Not training your own people may be the biggest mistake companies make amidst conversions. In some companies, the decision has been made not to train the IT staff in the new software, because then they'll be too expensive to keep. This is the fastest way to drop employee morale. As a recruiter, I can tell you for sure, if you train your people, treat them well and involve them in the project, you will keep most of them. If you don't, you will lose all of them.

Remember that turnover is costly. The national average replacement cost per employee is reported to be $10-20K in all segments of the economy (not high tech). I believe in certain markets it can be as much as 40% of the salary. Some companies counter the retention problems with retention contracts. They should be aware that the most highly regarded accounting and consulting firms rarely do this; taking hostages is not the way to go. Most people are ethical. They know you have invested in them, and as a headhunter I can promise you, most do not relish changing companies. It takes a lot for an employee to be disgruntled enough to walk. If you treat them decently, you will come out ahead.

The key motivations for hiring and retention can be grouped in three categories: Technology, Money, and Lifestyle (including benefits and the "good guy" factor). Most people combine these factors when making career choices, but usually one is more significant than the others.

For the technology motivated, it's simple: train them in new technologies. Be prepared to take someone with only 50% of the requirements, and commit significant dollars to training. Advertise a healthy training budget. And keep the projects coming as significant ones are wrapping up.

If you plan to use monetary incentives, prepare to pay enormous salaries, sign-on bonuses, and escalating retention bonuses. You get what you paid for, and you need to be aware that someone else can get them at anytime by waving more money in their face. Personally, I won't work a search where this is the only incentive. It attracts the least desirable in many ways. For those candidates motivated by big money, remember that big money means huge sacrifices. There is reason for suspicion when you are offering 25-50% increases.

However, everyone cares about money to some extent, and you will need to be competitive. However, it is feeling underappreciated that makes people leave. At the very least, reviews must be on time or early.

Lifestyle incentives can be very powerful. They include great benefits like day-care, telecommuting, job sharing, extra vacation days, and true flex-time.
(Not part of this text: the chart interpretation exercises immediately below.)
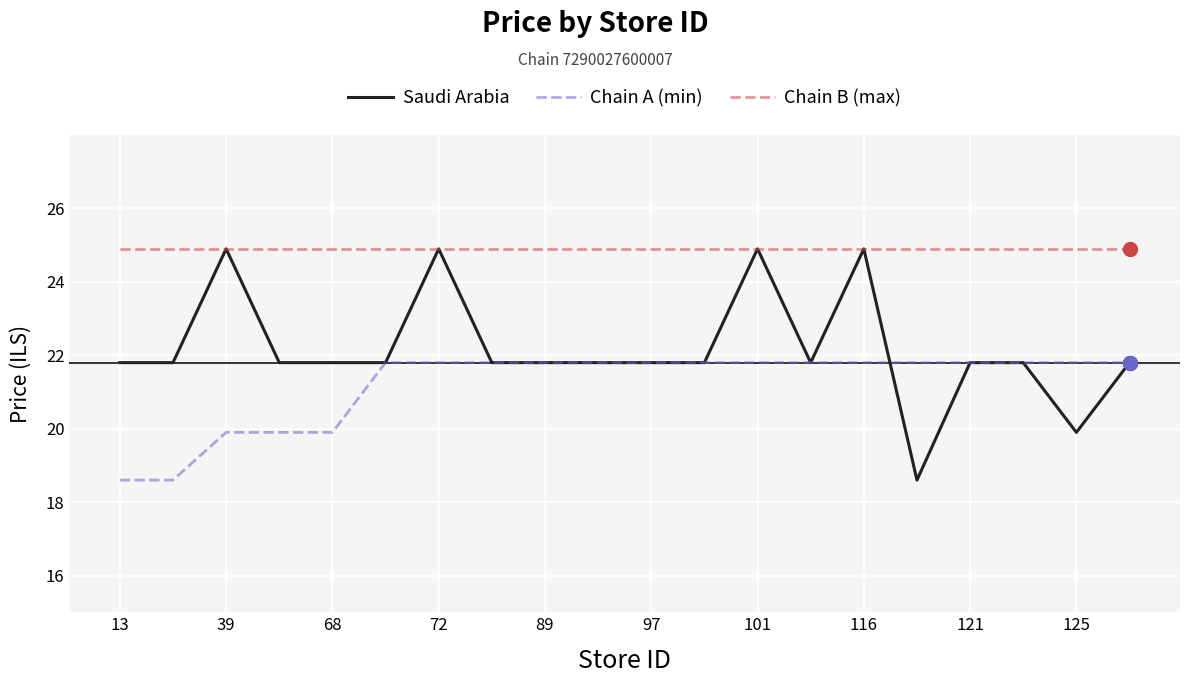

Which series has the largest range (max minus min)?

Saudi Arabia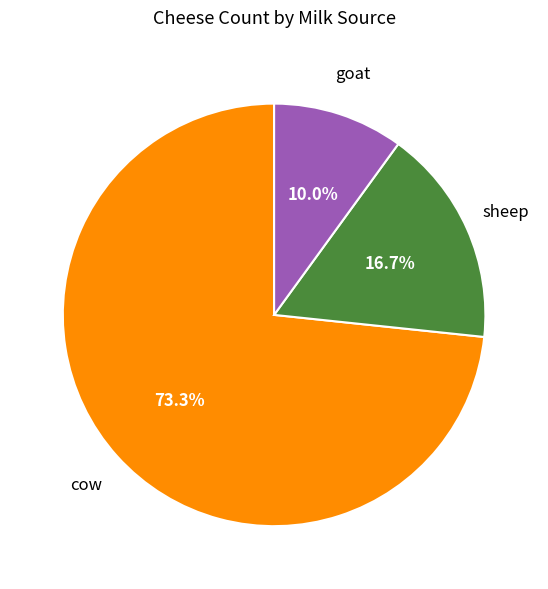

Does any single category account for the majority?

Yes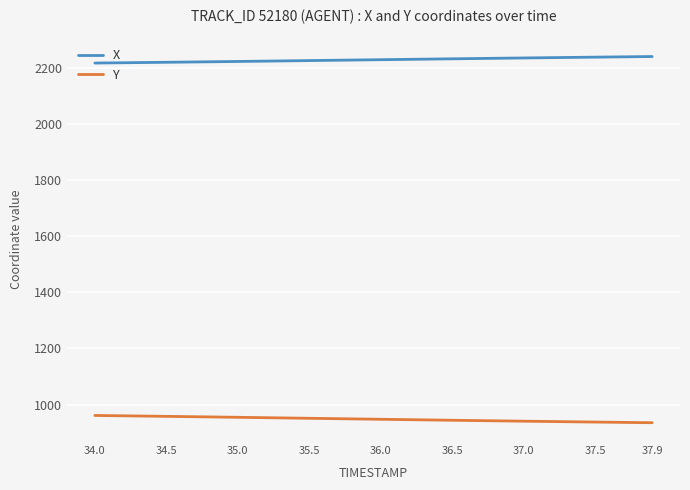

What is the maximum value shown in the chart?

2239.8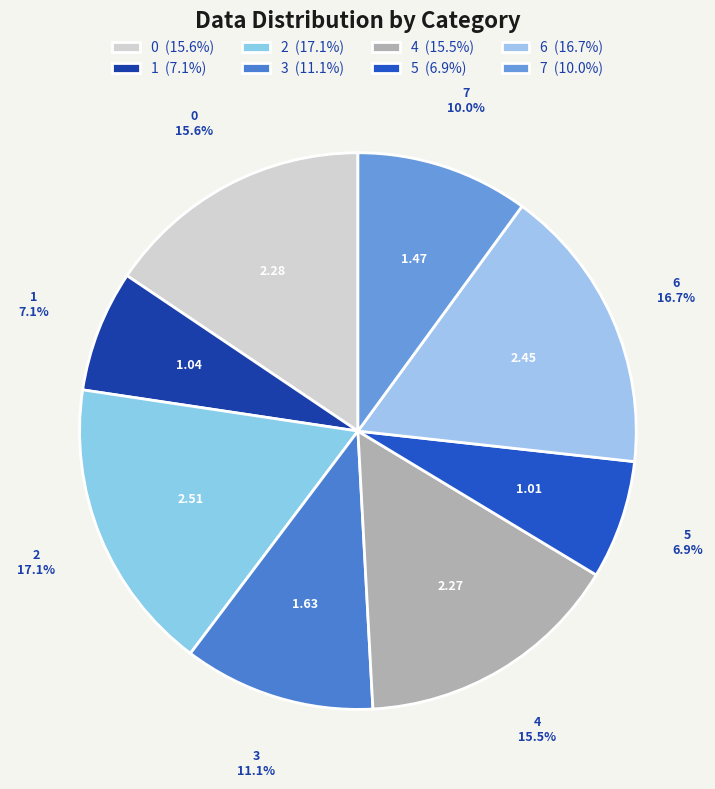

How many segments does this pie chart have?

8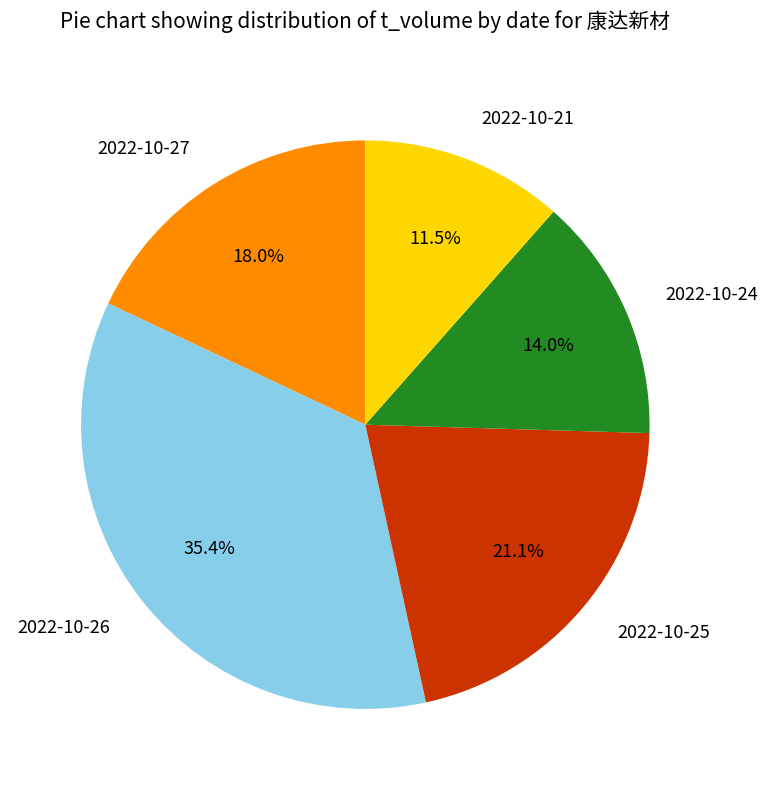

What is the largest slice in the pie chart?

2022-10-26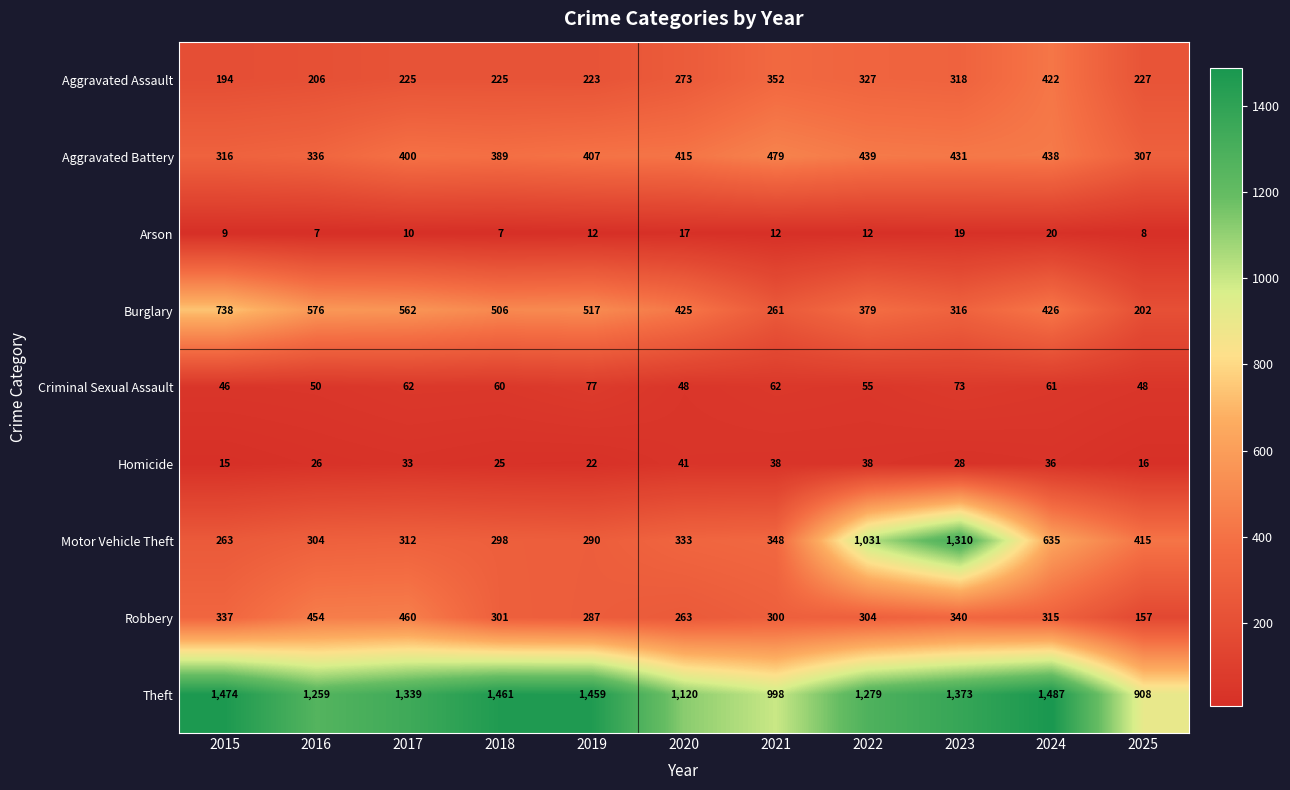

At 2019, list the series in order from largest to smallest.

Theft, Burglary, Aggravated Battery, Motor Vehicle Theft, Robbery, Aggravated Assault, Criminal Sexual Assault, Homicide, Arson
Tap into the alternative work force. Treat people better than they have been elsewhere. Likewise, good corporate citizenship inspires loyalty. Sharing corporate wealth amongst all levels creates goodwill. Substantial charitable giving and corporate community projects will raise morale and influence retention.

Just being a "nice place" can work for you too, but you will have to highlight and advertise it. Pleasant corporate environments have some pull, as do convenient locations, stable management, low executive turnover, 40-45 hour weeks, a history of few layoffs every time the stock dips, and a strong record of corporate funding for IT projects.

Your best people are receiving recruiting calls every month. The good news for you is that very few are interested in what recruiters have to say. People do not take to random change. The recruits that return our calls are those who feel taken advantage of, who no longer trust their company, or department, or executives. Building trust can keep your staff stable, and your job secure.